The oldest temples date from the 9th century, while some of the most famous, including Angkor Wat, were constructed in the 12th century. The Angkor civilization spanned from the 9th to the 15th century and during that time some 30 plus kings attempted to out-do one another by building their own temples. The result is over 300 beautifully collapsing and rebuilt versions of temples about six kilometers from Siem Reap. The temples have a fascinating combination of Hindu and Buddhist influences, and sometimes one religion would be removed from a temple entirely and replaced with the other.
Our lovely guide Kanha |
Our conversations and day with Kanha aren't to say that we didn't enjoy exploring and learning about Angkor Wat and the other temples we visited. Kanha added an additional level of interest with stories and descriptions of things we would have otherwise just stared stupidly at, and perhaps flicked a meaningless photo of. We were accompanied on our second day at Angkor by a different guide, Kanha's friend Ra. Kanha had another group coming in to town, so she was unable to show us around on our second day, but her friend Ra was a great guide too. Ra was maybe a bit more history, story, and information focused, which was a good contrast following our friendship bonding day with Kanha. We learned in more detail about each site we visited with Ra, though he also talked a bit about his personal and family history growing up during the time of the Khmer Rouge and the civil wars that plagued Cambodia from 1979 to 1999.

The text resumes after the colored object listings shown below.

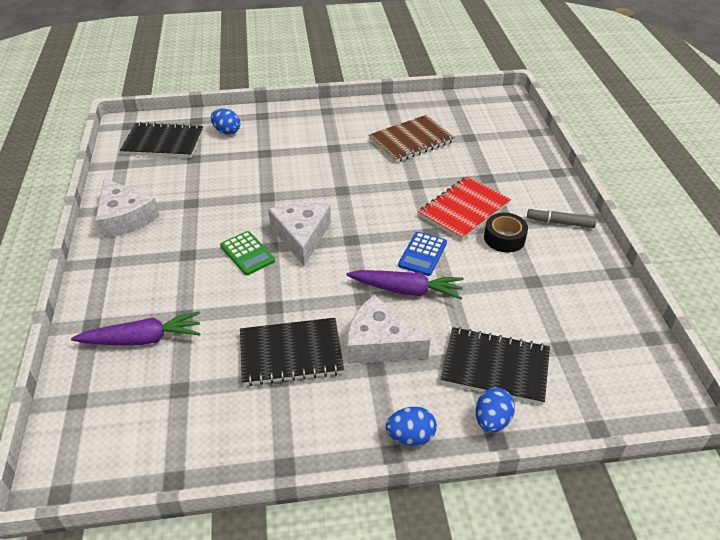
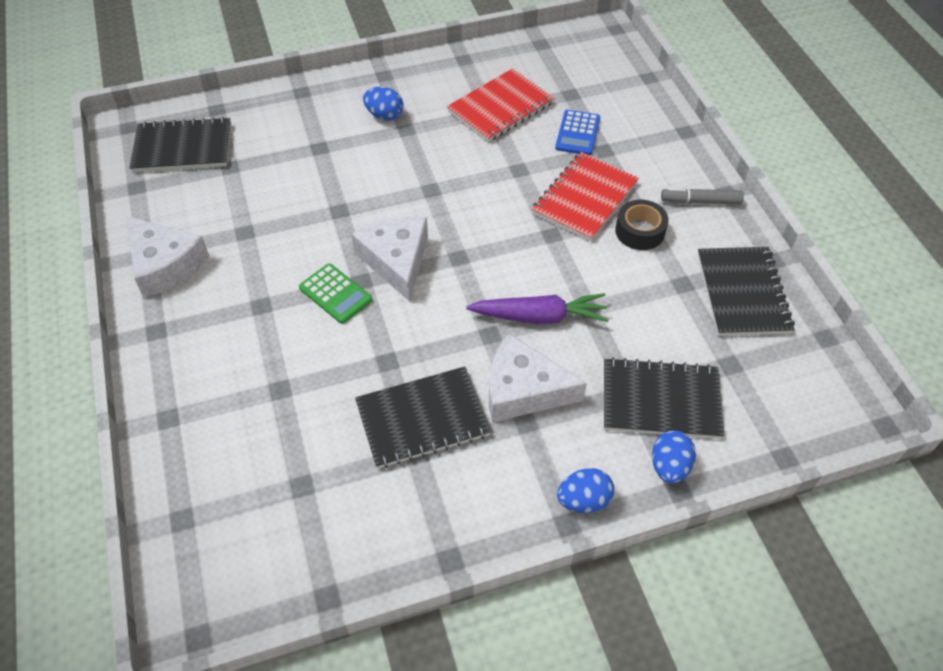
camera: 10 degrees left, 10 degrees up
purple carrot [71,311,200,346] -> none
blue egg [211,109,240,135] -> blue egg moved to [363,87,403,121]
brown notebook [369,115,455,163] -> red notebook [447,68,555,142]
blue calculator [398,232,447,276] -> blue calculator moved to [555,110,600,156]
none -> black notebook [698,247,795,336]

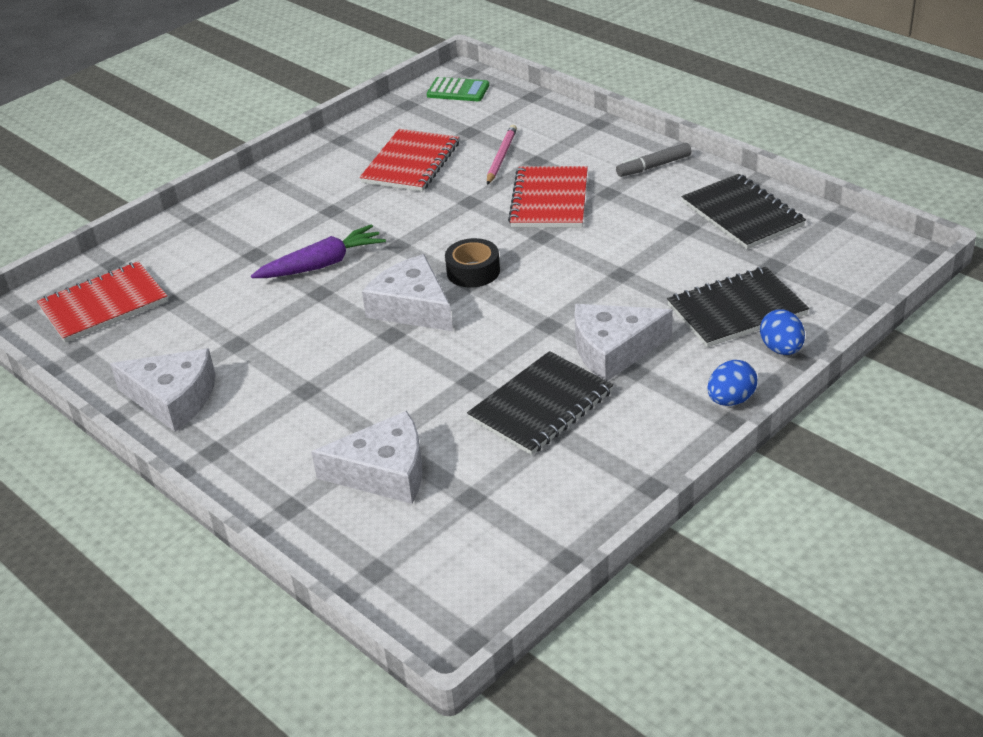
camera: 25 degrees left, 15 degrees down
black notebook [129,117,231,172] -> red notebook [37,261,168,343]
green calculator [299,263,372,324] -> green calculator moved to [427,77,489,101]
blue egg [363,87,403,121] -> none
purple carrot [466,293,609,324] -> purple carrot moved to [251,224,386,278]
blue calculator [555,110,600,156] -> pink pencil [487,125,517,185]
black tape [615,200,669,250] -> black tape moved to [445,238,500,287]
none -> white cheese [311,411,422,504]

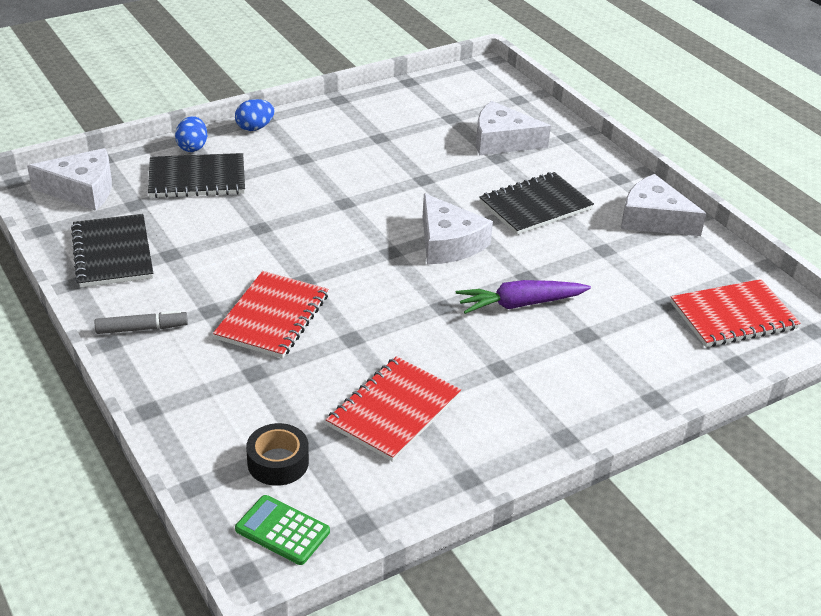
camera: 170 degrees left, 0 degrees up
black tape [445,238,500,287] -> black tape moved to [246,423,309,486]
black notebook [467,351,613,455] -> black notebook moved to [479,172,594,235]
pink pencil [487,125,517,185] -> none
white cheese [575,304,673,381] -> white cheese moved to [27,148,112,211]

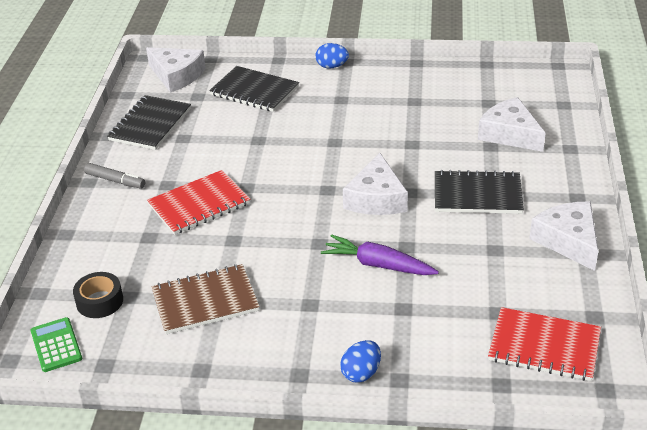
camera: 40 degrees right, 0 degrees up
blue egg [175,116,207,152] -> blue egg moved to [340,340,381,383]
red notebook [326,356,461,462] -> brown notebook [152,264,260,334]

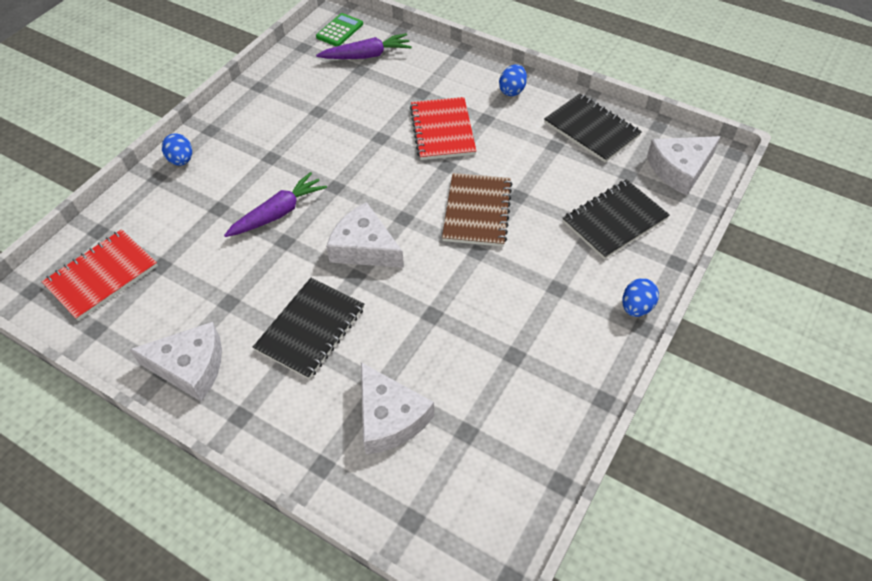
camera: 115 degrees right, 15 degrees up
green calculator [31,317,82,372] -> green calculator turned 60 degrees counterclockwise [316,13,363,47]
black tape [73,272,123,318] -> purple carrot [316,33,412,59]
grey marker [84,163,145,189] -> blue egg [499,64,527,96]
brown notebook [152,264,260,334] -> brown notebook moved to [442,173,513,247]
white cheese [478,97,546,152] -> white cheese turned 75 degrees clockwise [361,363,434,455]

The best way to summarize our two days at Angkor might be a quick breakdown of our favorite sites:
Ta Prohm
Featured in the film Tomb Raider, Ta Prohm looks like something straight out of Indiana Jones. The temple has been left much as it was when the first Europeans stumbled upon it, overgrown and crumbling. Some trees seem to grow right out of the temple itself and they seem to be winning in the age-old battle of man(made) versus nature.
Angkor Thom (Ancient City)
This enormous ancient city was the center of the Angkor empire. It was a bustling city of over 1 million back when London had around 55,000 people!
Bayon
This is one of the most famous temples around Angkor for its countless four-sided Buddha face towers. Bayon was Jeff's favorite temple and the best, just before Ta Prohm, for taking awesome photos.
Baphuon
Some have called this the world's largest jigsaw puzzle. Archeoligists deconstructed it before the civil war but their progress was interrupted by the Khmer Rouge. Now, twenty-five painstaking years later, it has been put back together after no shortage of sweat and difficulty.
Angkor Wat
What can we say? Angkor Wat is one of the world's most famous man-made structures, and for good reason. It is impressive from far away, close up, from above, from below, and especially at sunrise (a typical sunrise at Angkor Wat brings about 1,000 tourists out at about 5:30 am). The remarkably large and detailed carvings detailing ancient stories and histories of Angkor were as awesome to look at as the enormous temple itself.
Sunrise at Angkor Wat
Beautiful! Astounding! Breathtaking! Totally worth getting up at 4:30am to see (and Annette wouldn't say that about many things).
Landmine Museum
Though not officially part of the Angkor complex, this nearby museum told the story of Aki Ra, the founder of the museum and several other impressive ventures. His is a truly heroic and amazing tale. It is hard to do his life's work justice here, but we'll gladly tell you what we learned sometime over dinner or a beer. In short, he has spent the second half of his life finding and disarming landmines and Unexploded Ordinances (UXO) that plague Cambodia's rural areas. He spent the first part of his life as a child soldier for the Khmer Rouge planting many of those same landmines. Most estimates put the number of landmines and UXO that dot Cambodia's countryside at about 6 million. Aki Ra has disarmed over 50,000 of what remain himself, and heads his own de-mining organization as well as founding a school and safe-haven for young victims of landmines. He is truly a hero and an inspiration, and his museum is an excellent introduction to his work and the many ways the civil war and Khmer Rouge (and the relentless bombing of Cambodia during the Vietnam war) still affect Cambodian's everyday lives.